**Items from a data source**
+++

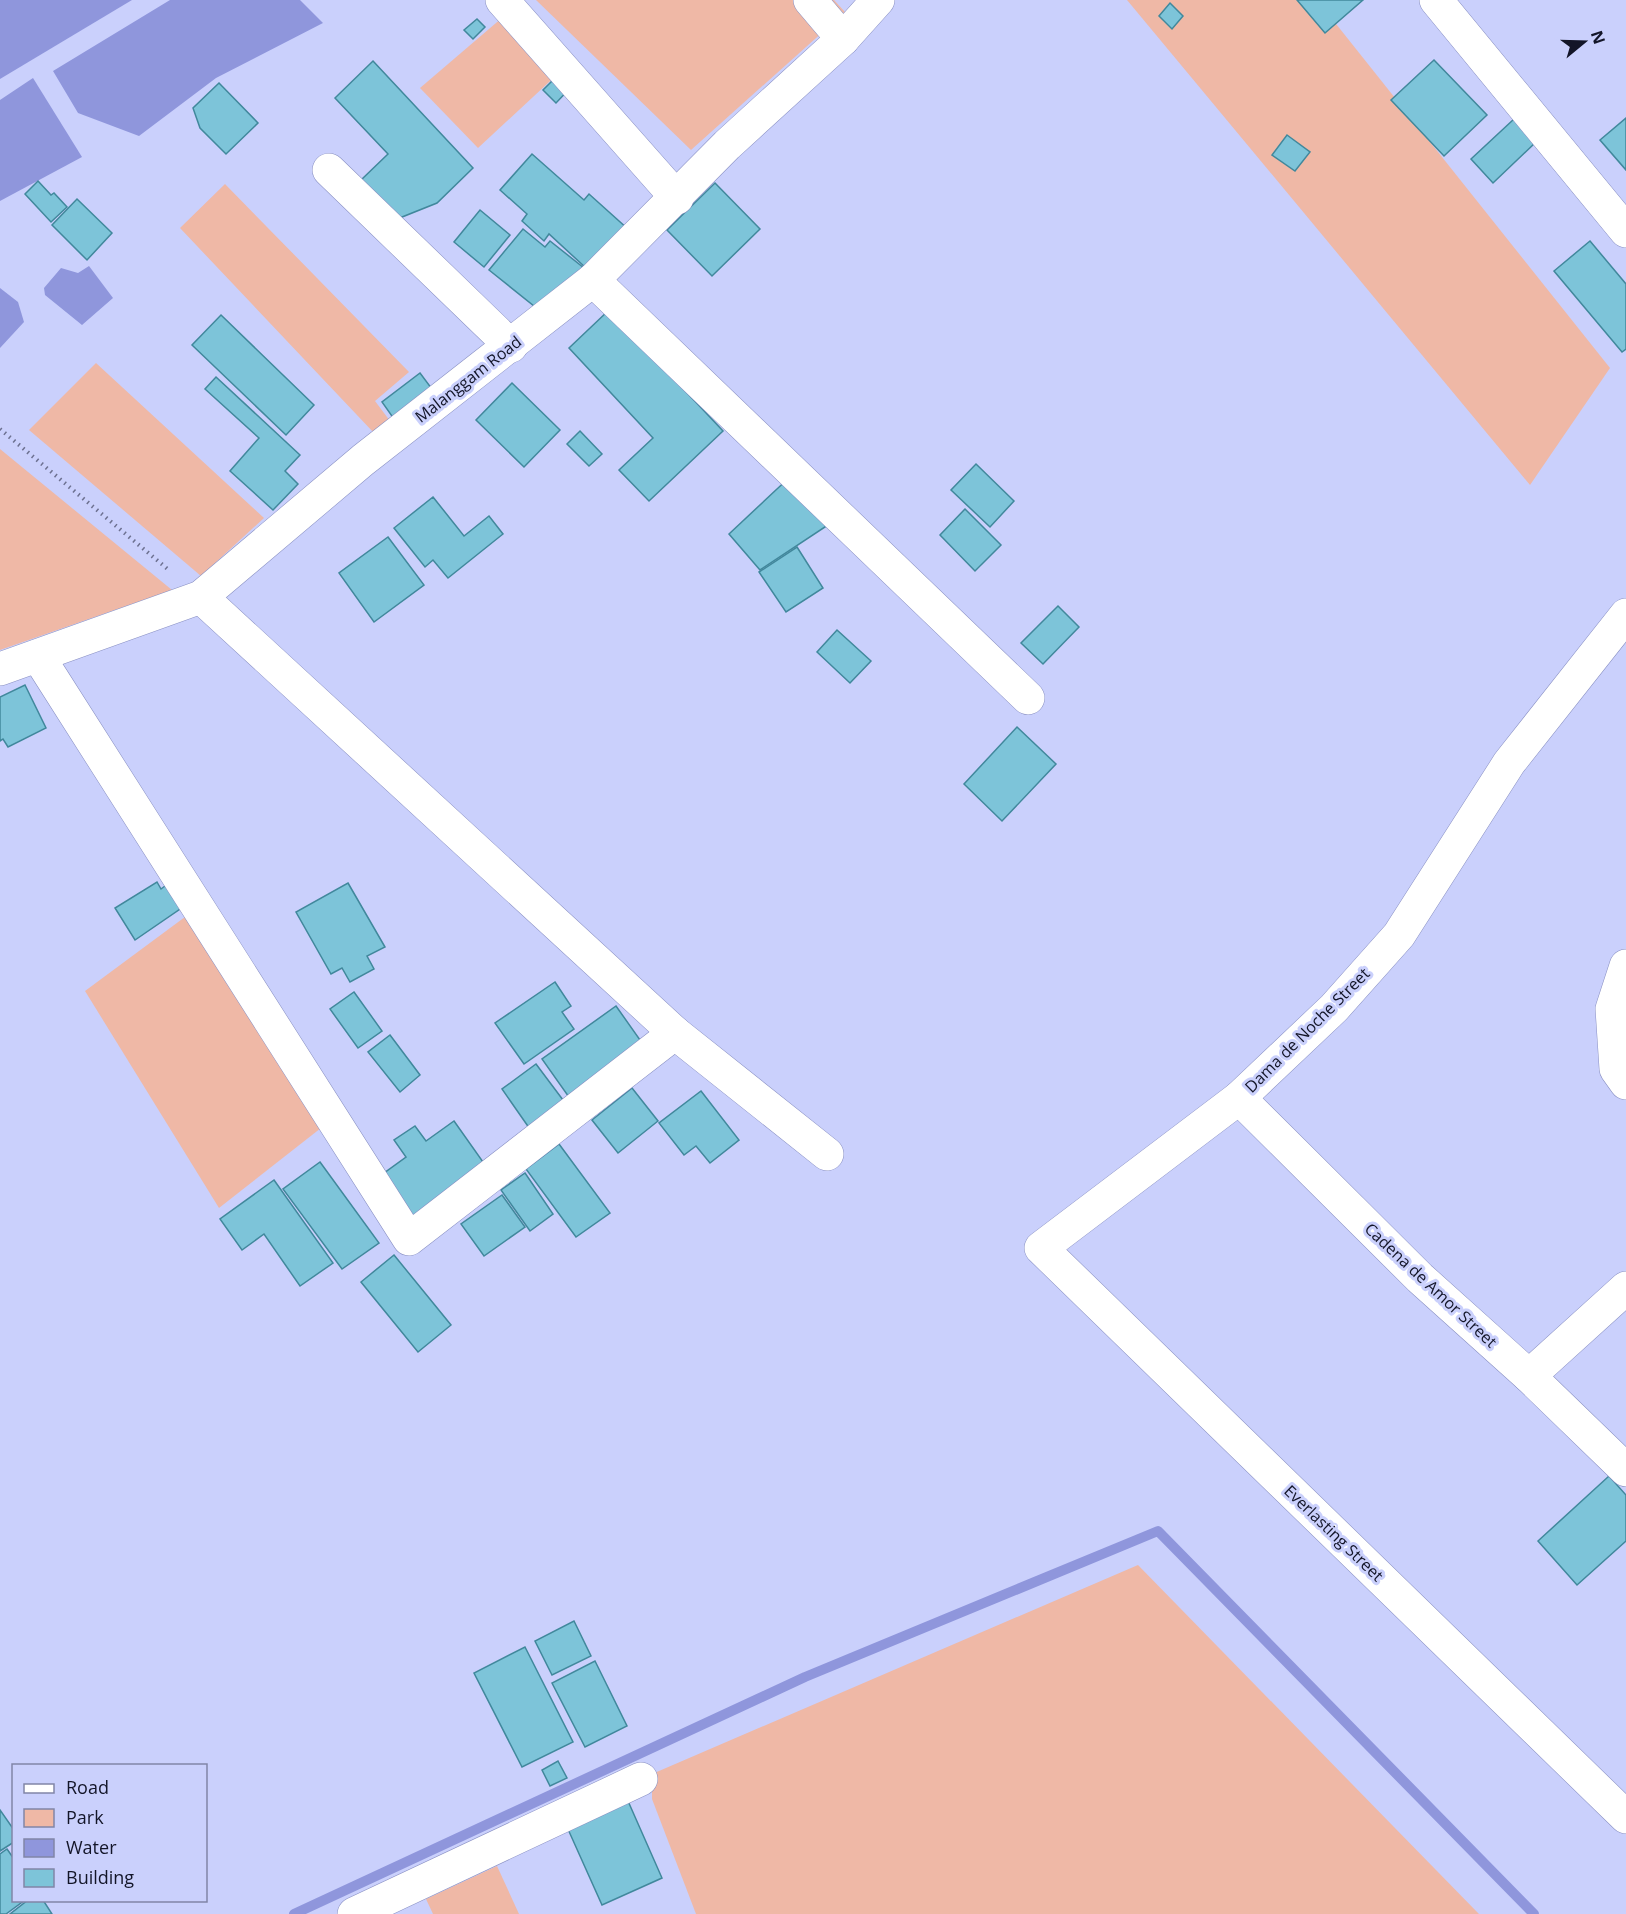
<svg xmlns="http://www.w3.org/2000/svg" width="1626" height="1914" font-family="'Open Sans',sans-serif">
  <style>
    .green { fill: #efb8a6 }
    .water { fill: #8f96dc }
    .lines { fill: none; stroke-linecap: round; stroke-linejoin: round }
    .stream { stroke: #8f96dc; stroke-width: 10 }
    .building { fill: #7dc4d9; stroke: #41889c; stroke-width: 1.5 }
    .minor-casing { stroke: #8990c3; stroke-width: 34 }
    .path { stroke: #6d7191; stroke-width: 4; stroke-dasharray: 1.5 4.5; stroke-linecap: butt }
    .minor { stroke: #fff; stroke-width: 33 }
    .labels { text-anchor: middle; stroke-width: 6; stroke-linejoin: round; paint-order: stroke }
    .street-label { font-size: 16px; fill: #131528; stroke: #cad0fc }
  </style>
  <rect width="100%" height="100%" fill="#cad0fc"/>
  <g class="green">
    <polygon points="536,0 834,0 845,12 691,150"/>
    <polygon points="1127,0 1317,0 1610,368 1530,485"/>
    <polygon points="510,11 562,70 478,148 420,88"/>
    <polygon points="225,184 409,372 375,401 390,421 374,433 180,228"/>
    <polygon points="96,363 264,518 201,576 29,430"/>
    <polygon points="0,449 172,590 0,650"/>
    <polygon points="189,914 321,1128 219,1208 85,991"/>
    <polygon points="1138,1565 1479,1914 696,1914 652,1799 652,1774"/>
    <polygon points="497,1866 519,1914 433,1914 426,1899"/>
  </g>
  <g class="water">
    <polygon points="0,0 132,0 0,79"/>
    <polygon points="170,0 300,0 323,23 216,78 139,136 78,113 53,71"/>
    <polygon points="33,78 82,157 0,201 0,100"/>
    <polygon points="89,266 113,298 82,325 45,295 44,288 61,268 78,273"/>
    <polygon points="0,288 18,302 24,322 0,348"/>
  </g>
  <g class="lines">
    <polyline class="stream" points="294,1914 805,1677 1158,1531 1534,1914"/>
  </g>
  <g class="building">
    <polygon points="1297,0 1363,0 1325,33"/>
    <polygon points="1170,3 1183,16 1172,29 1159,16"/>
    <polygon points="477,19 485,27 473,39 464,30"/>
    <polygon points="1434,60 1487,115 1444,156 1391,100"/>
    <polygon points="373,61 473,168 437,203 397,219 361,180 388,154 335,98"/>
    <polygon points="561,72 574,84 556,103 543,90"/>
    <polygon points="219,83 258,123 226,154 200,128 193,108"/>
    <polygon points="1626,118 1626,170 1600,140"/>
    <polygon points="1514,119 1536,142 1493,183 1471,159"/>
    <polygon points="1287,135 1310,152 1295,171 1272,155"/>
    <polygon points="532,154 584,200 589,194 629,230 586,268 549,234 544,241 522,221 527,214 500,190"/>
    <polygon points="38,181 51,195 54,193 67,207 51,222 25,194"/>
    <polygon points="715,183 760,229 712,276 667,230"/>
    <polygon points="77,199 112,233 87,260 52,225"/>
    <polygon points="480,210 510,235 484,267 454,242"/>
    <polygon points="523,229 545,247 550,241 584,268 539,310 489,270"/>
    <polygon points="1590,241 1626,284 1626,349 1622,352 1554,271"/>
    <polygon points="609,310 723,431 649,501 619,470 653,438 569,348"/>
    <polygon points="221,315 314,405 286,435 192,345"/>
    <polygon points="420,373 432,389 394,419 382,402"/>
    <polygon points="216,377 300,455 285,471 298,484 273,510 230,471 259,438 205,389"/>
    <polygon points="512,383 560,430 524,467 476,420"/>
    <polygon points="580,431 602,454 589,466 567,444"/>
    <polygon points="976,464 1014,501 990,527 951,490"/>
    <polygon points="793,474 831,523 760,570 729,534"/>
    <polygon points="433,497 464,536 489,516 503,534 448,578 433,560 425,567 394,528"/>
    <polygon points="965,509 1001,545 975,571 940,535"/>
    <polygon points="388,537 424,585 374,622 339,573"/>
    <polygon points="797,547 823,588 786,612 759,572"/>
    <polygon points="1058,606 1079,627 1043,664 1021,643"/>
    <polygon points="837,630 871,661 850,683 817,652"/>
    <polygon points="25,685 46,728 8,747 3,739 0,741 0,697"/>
    <polygon points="1017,727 1056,764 1002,821 964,784"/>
    <polygon points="157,882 161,889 169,883 183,907 135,940 115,908"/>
    <polygon points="348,883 385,947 367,956 374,969 350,982 342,968 331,974 296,912"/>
    <polygon points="555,982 571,1006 562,1012 574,1029 524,1064 495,1023"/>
    <polygon points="354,992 382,1031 358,1048 330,1009"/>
    <polygon points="616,1006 645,1047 571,1100 542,1059"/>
    <polygon points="390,1035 420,1075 400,1092 368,1052"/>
    <polygon points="536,1064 563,1100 532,1132 502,1089"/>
    <polygon points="632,1088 658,1121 618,1153 592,1120"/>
    <polygon points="701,1091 739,1140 710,1163 696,1146 684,1155 659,1123"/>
    <polygon points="454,1121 488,1169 413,1222 380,1176 406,1157 394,1140 415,1126 426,1141"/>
    <polygon points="559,1144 610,1213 576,1237 526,1169"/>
    <polygon points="320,1162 379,1243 342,1269 283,1189"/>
    <polygon points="525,1173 553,1214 530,1231 501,1190"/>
    <polygon points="274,1180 333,1263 300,1286 264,1234 242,1250 220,1219"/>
    <polygon points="502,1195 525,1227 484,1256 461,1224"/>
    <polygon points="394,1255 451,1325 418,1352 361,1282"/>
    <polygon points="1609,1476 1626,1495 1626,1541 1577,1585 1538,1541"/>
    <polygon points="574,1621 591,1656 552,1675 535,1641"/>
    <polygon points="525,1647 573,1742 522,1767 474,1673"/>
    <polygon points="595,1661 627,1726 585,1747 552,1683"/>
    <polygon points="558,1761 567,1778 550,1786 542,1770"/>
    <polygon points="628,1801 662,1878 602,1905 567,1827"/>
    <polygon points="0,1810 14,1830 14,1842 0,1851"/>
    <polygon points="7,1849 14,1859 14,1900 25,1900 6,1914 0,1914 0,1854"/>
    <polygon points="28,1900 43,1900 52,1914 10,1914"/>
  </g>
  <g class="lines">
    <defs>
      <g id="minor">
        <polyline points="502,0 677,198"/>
        <polyline points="810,0 843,39"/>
        <polyline points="1436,0 1626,231"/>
        <polyline points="329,170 511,346"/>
        <polyline points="593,280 1028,698"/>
        <polyline points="201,597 675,1033 827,1154"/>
        <polyline points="1626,615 1509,763 1399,935 1334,1008 1239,1098 1041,1248 1626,1817"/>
        <polyline points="38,656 409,1239 675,1033"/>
        <polyline points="0,669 201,597 363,460 593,280 727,145 843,39 878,0"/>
        <polyline points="1626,966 1612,1009 1616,1069 1626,1083"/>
        <polyline points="1239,1098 1420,1278 1529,1376 1626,1470"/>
        <polyline points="1529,1376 1626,1288"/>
        <polyline points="354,1914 641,1779"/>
      </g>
    </defs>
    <use href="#minor" class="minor-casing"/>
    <polyline class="path" points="0,429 170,571"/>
    <use href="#minor" class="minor"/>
  </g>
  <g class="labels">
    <g class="street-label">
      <text transform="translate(468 379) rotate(-38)" y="6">Malanggam Road</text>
      <text transform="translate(1307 1030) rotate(-45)" y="6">Dama de Noche Street</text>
      <text transform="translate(1431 1285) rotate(43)" y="6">Cadena de Amor Street</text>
      <text transform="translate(1334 1533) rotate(44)" y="6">Everlasting Street</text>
    </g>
  </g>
  <rect x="12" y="1764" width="195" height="138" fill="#cad0fc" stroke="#8185a7" stroke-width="1.5"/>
  <rect x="24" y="1784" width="30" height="9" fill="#ffffff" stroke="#8185a7" stroke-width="1.5"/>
  <text x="66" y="1794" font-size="18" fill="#131528">Road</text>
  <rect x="24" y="1809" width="30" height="18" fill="#efb8a6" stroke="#8185a7" stroke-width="1.5"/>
  <text x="66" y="1824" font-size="18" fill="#131528">Park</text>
  <rect x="24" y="1839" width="30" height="18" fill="#8f96dc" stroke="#8185a7" stroke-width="1.5"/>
  <text x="66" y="1854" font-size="18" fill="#131528">Water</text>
  <rect x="24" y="1869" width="30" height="18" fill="#7dc4d9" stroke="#8185a7" stroke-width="1.5"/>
  <text x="66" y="1884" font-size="18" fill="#131528">Building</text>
  <g transform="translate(1584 42) rotate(71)" stroke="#cad0fc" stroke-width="4.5" paint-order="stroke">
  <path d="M0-4.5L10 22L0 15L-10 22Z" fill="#131528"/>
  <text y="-9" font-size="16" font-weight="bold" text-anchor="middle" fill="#131528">N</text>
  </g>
</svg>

+++

**Activity**
Once each line with "linecap" in the entries is counted, state the total and nothing else.

**Result of this task**
2